Turns out eHealthInsurance “surveyed” one plan, a Group Health offering that did not even match the selection criterion for deductible, which was supposed to be $2,000. The Group Health plan carried a $1,500 deductible. The higher the deductible, the lower the premium.

But that was a minor glitch in a report Berendt says is rife with errors — errors she brought to the company’s attention before it was published. Fundamentally, she says, the survey is not a survey, but advertising. Health insurance plans offered in Washington by KPS, Premera Blue Cross and Premera subsidiary LifeWise were not included in the eHealthInsurance survey because the company was not authorized in March, when the survey was made, to broker those plans.

In other words, eHealthInsurance, which bills itself as “the leading online source of health insurance for individuals and small business,” sampled only the products it received a commission to sell.
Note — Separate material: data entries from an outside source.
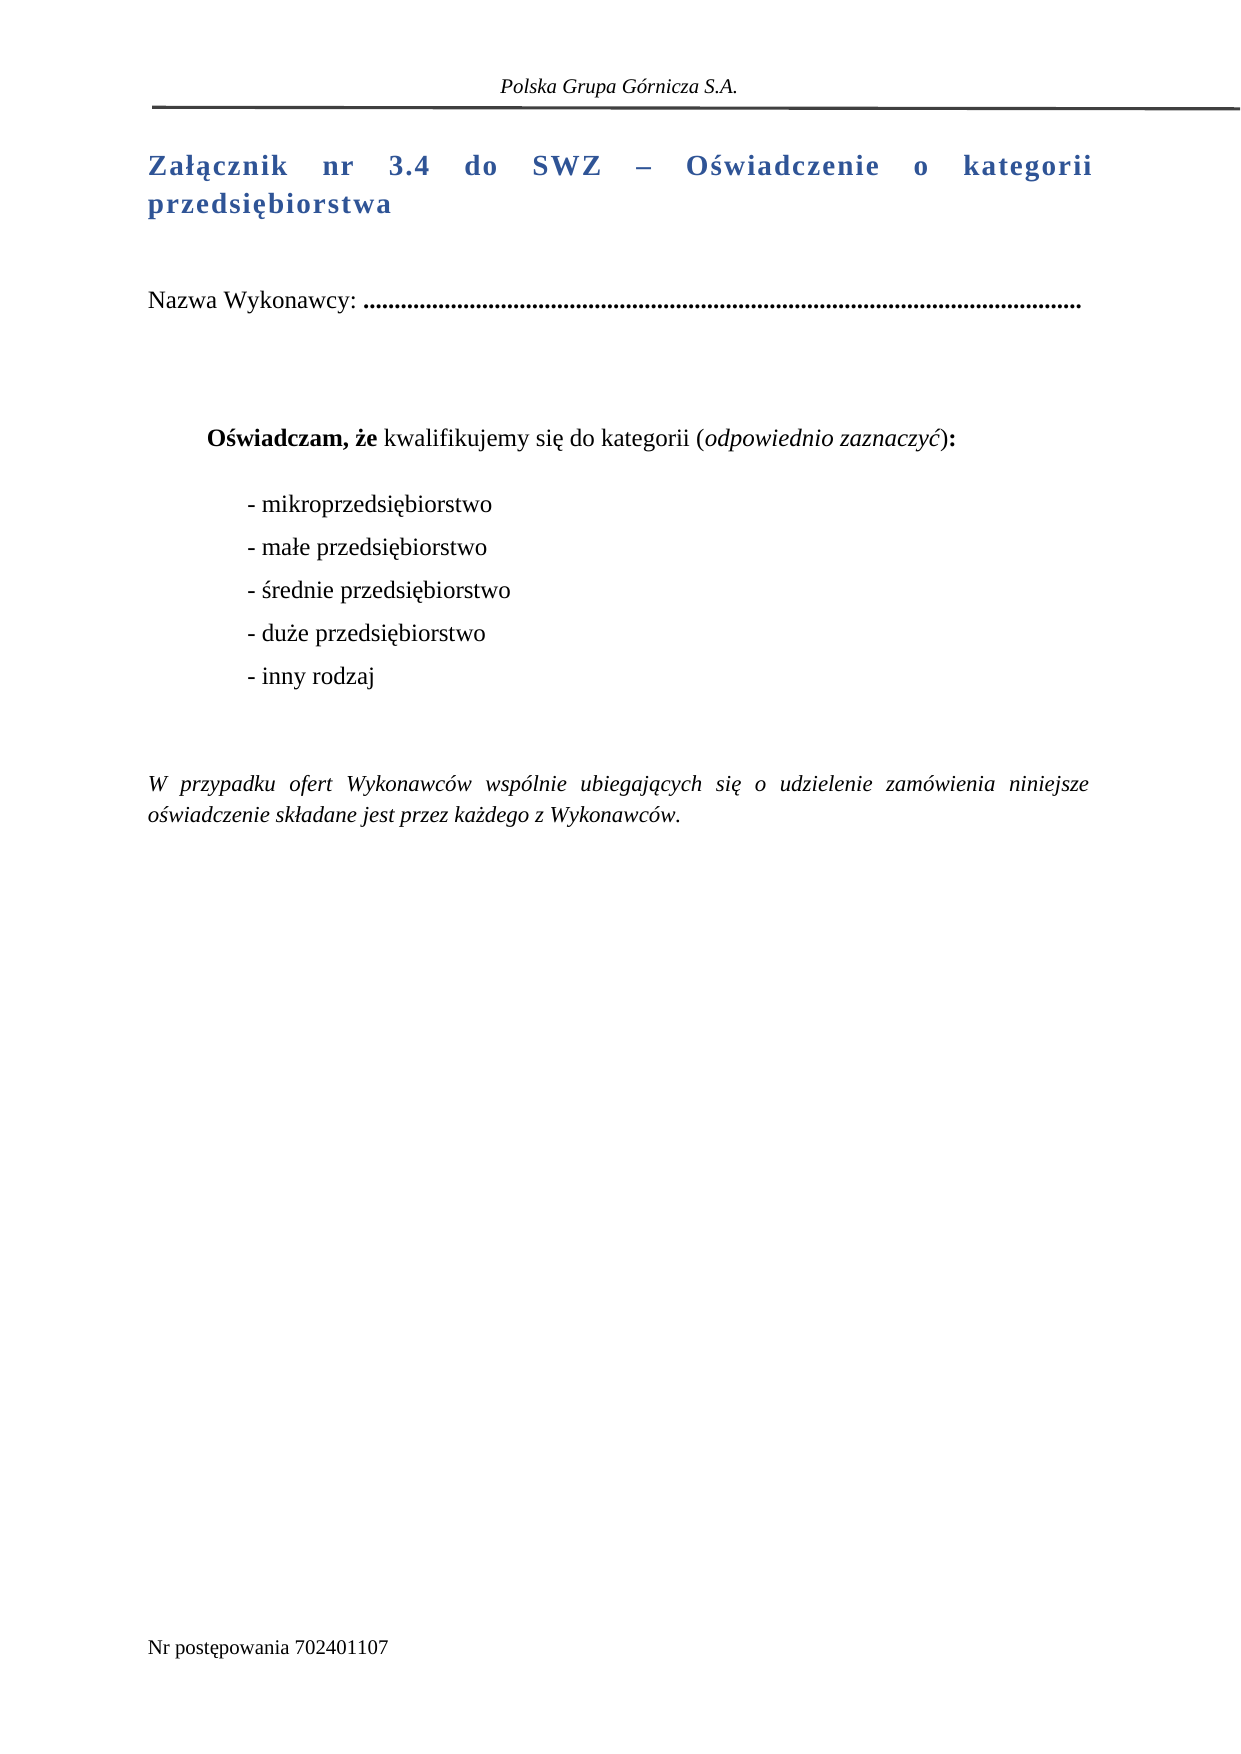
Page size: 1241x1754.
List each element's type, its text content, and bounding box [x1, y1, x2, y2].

text  - mikroprzedsiębiorstwo [221, 489, 1093, 517]
text  - duże przedsiębiorstwo [221, 618, 1093, 647]
text  - średnie przedsiębiorstwo [221, 575, 1093, 604]
text  - inny rodzaj [221, 661, 1093, 690]
text W przypadku ofert Wykonawców wspólnie ubiegających się o udzielenie zamówienia niniejsze oświadczenie składane jest przez każdego z Wykonawców. [148, 770, 1093, 827]
text Załącznik nr 3.4 do SWZ – Oświadczenie o kategorii przedsiębiorstwa [148, 148, 1093, 220]
text Oświadczam, że kwalifikujemy się do kategorii (odpowiednio zaznaczyć): [207, 423, 1093, 451]
text  - małe przedsiębiorstwo [221, 532, 1093, 561]
text Nazwa Wykonawcy: ................................................................................................................... [148, 285, 1093, 314]
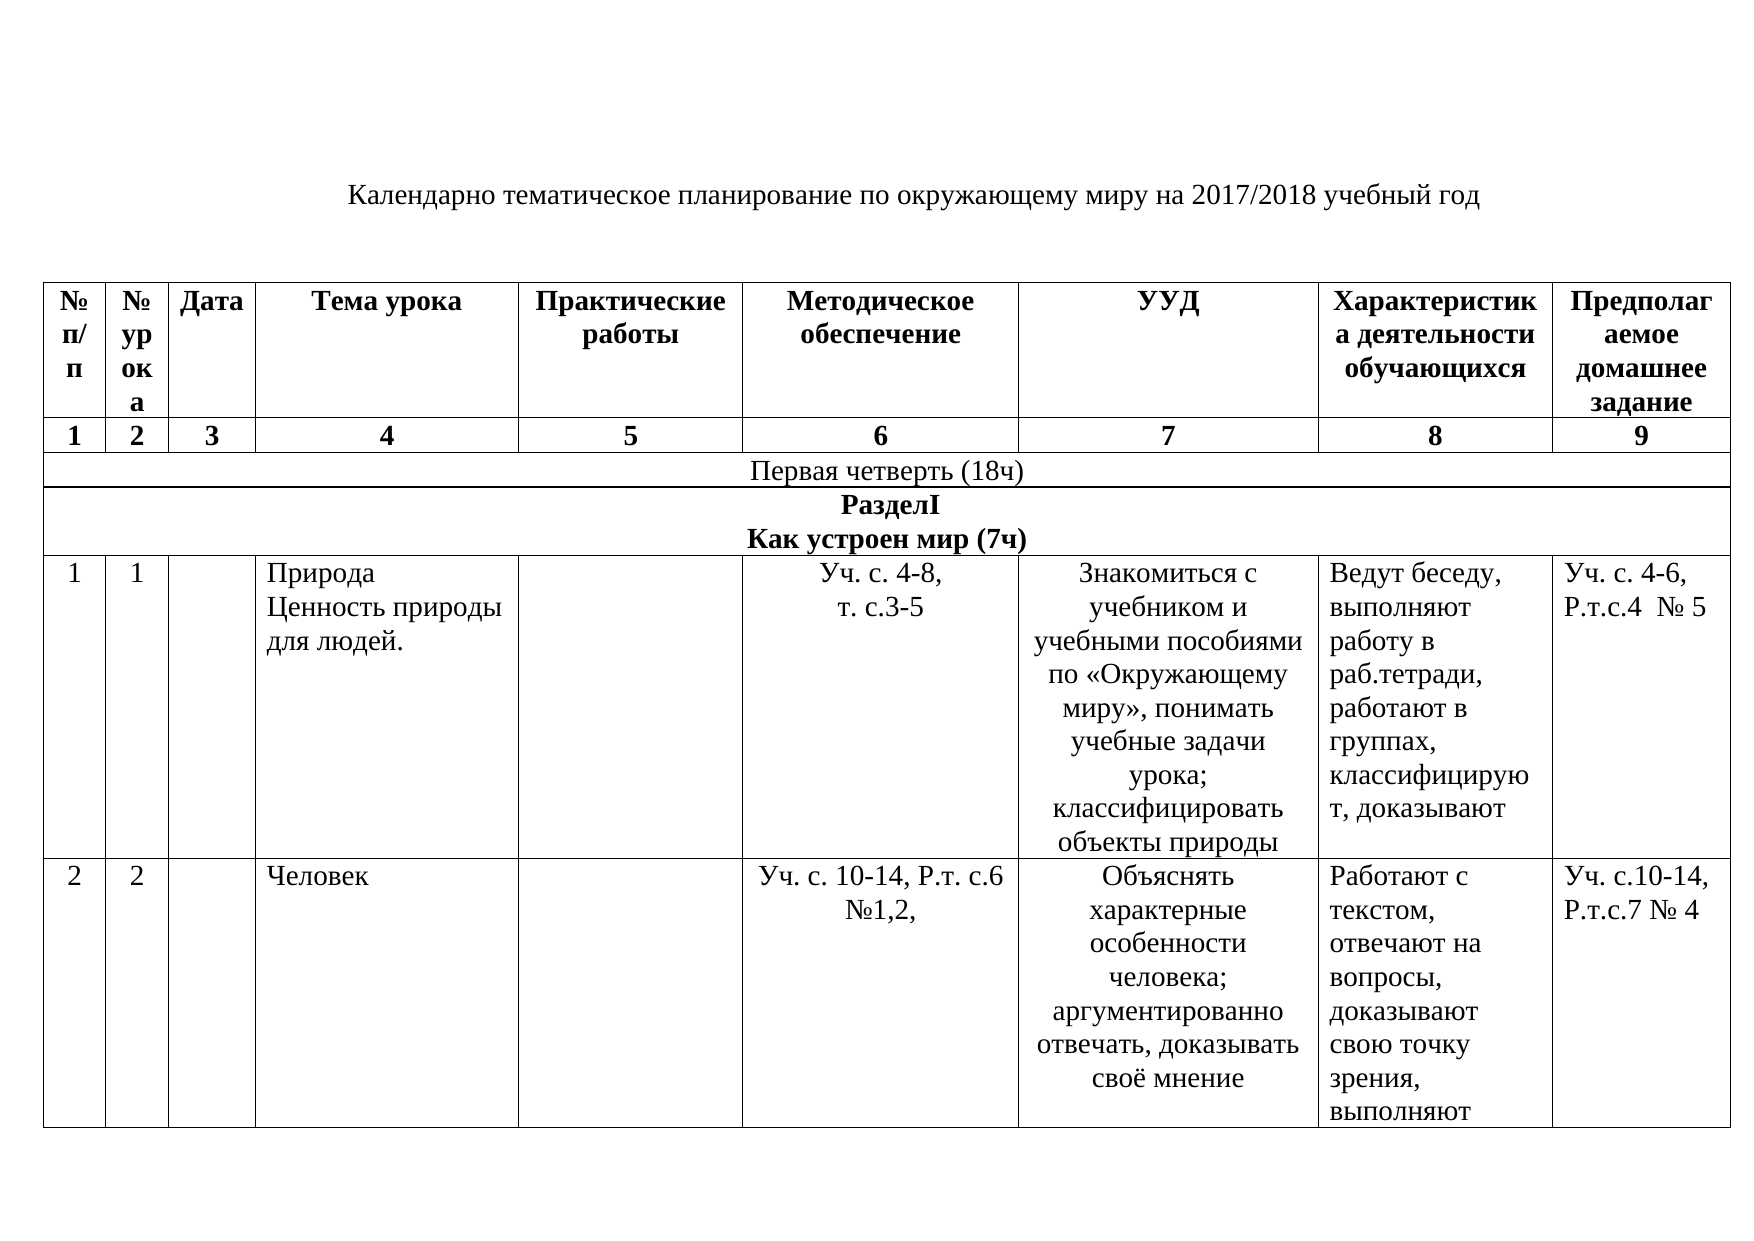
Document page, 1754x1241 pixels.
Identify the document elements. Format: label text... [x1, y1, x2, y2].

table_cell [1553, 859, 1730, 1127]
table_cell Ведут беседу, выполняют работу в раб.тетради, работают в группах, классифицируют, доказывают [1319, 556, 1552, 857]
table_header Практические работы [519, 283, 742, 417]
table_cell Человек [256, 859, 518, 1127]
table_cell Уч. с. 4-8, т. с.3-5 [743, 556, 1018, 857]
table_cell [519, 556, 742, 857]
table_cell [169, 859, 255, 1127]
table_cell РазделI Как устроен мир (7ч) [44, 488, 1730, 554]
table_header Дата [169, 283, 255, 417]
table_cell [519, 859, 742, 1127]
table_cell Уч. с. 4-6, Р.т.с.4 № 5 [1553, 556, 1730, 857]
table_cell 5 [519, 418, 742, 452]
table_cell 1 [44, 556, 105, 857]
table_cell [1319, 859, 1552, 1127]
table_header Предполагаемое домашнее задание [1553, 283, 1730, 417]
table_cell 7 [1019, 418, 1318, 452]
table_header УУД [1019, 283, 1318, 417]
table_cell 6 [743, 418, 1018, 452]
table_header № урока [106, 283, 168, 417]
table_cell Знакомиться с учебником и учебными пособиями по «Окружающему миру», понимать учебные задачи урока; классифицировать объекты природы [1019, 556, 1318, 857]
table_cell 2 [106, 859, 168, 1127]
table_cell 8 [1319, 418, 1552, 452]
table_cell 2 [44, 859, 105, 1127]
table_cell 4 [256, 418, 518, 452]
table_cell 3 [169, 418, 255, 452]
table_cell 9 [1553, 418, 1730, 452]
table_header Методическое обеспечение [743, 283, 1018, 417]
table_cell [169, 556, 255, 857]
text Календарно тематическое планирование по окружающему миру на 2017/2018 учебный год [118, 177, 1636, 211]
table_header Характеристика деятельности обучающихся [1319, 283, 1552, 417]
table_cell 1 [106, 556, 168, 857]
table_header № п/п [44, 283, 105, 417]
table_cell 1 [44, 418, 105, 452]
table_header Тема урока [256, 283, 518, 417]
table_cell Первая четверть (18ч) [44, 453, 1730, 486]
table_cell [743, 859, 1018, 1127]
table_cell Природа Ценность природы для людей. [256, 556, 518, 857]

It’s as if Nordstrom looked at all its merchandise, identified its least expensive blouse, then released a “study” saying that blouse was the cheapest in town.

Yet a visit to ehealthinsurance.com last week turned up 40 plans for a family of four in Spokane with premiums ranging from $198 to $1,422, depending on copayments and deductible.

And, acknowledges eHealthInsurance spokeswoman Emily Fox, it may be the company had already begun to post many of these plans and the premiums before the survey was published July 19th.

The company has been working with the Insurance Commissioner’s Office on a statement clarifying that point. As of Thursday, the clarification included this sentence; “Other insurance options were and continue to be available in the Spokane area that were not available on the ehealthinsurance.com Web site when the survey was done, and these more cost effective plans were not included in the study.”

Oh, really.

Berendt says talks with eHealthInsurance continue. But the statement alone, she adds, will not resolve all the issues Washington has with the company.

“The Insurance Office is very disturbed that this information was distributed and was inaccurate and incomplete,” she says. “It’s unethical and it’s wrong.”

It is also a violation of Washington insurance regulations regarding advertising, Berendt says. “I can assure you we are going to be taking enforcement action.”

But what about Spokane’s black eye? Millions of Americans now believe we pay outrageous health insurance premiums. The Insurance Office says they have already gotten calls from people who are having second thoughts about moving to the area after reading Parade.

Worse still will be the revulsion among business owners considering relocation or expansion in Spokane. Area recruiters can correct the misimpressions caused by eHealthInsurance if relocation candidates ask about the survey, but they will not be able to reach those who never inquire about why our premiums are more than twice those paid by residents of only a handful of the 99 other largest cities in the U.S.

eHealthInsurance itself says its report was created to “be used as a reference when making relocation decisions.”

Reference? Not something this eRroneous.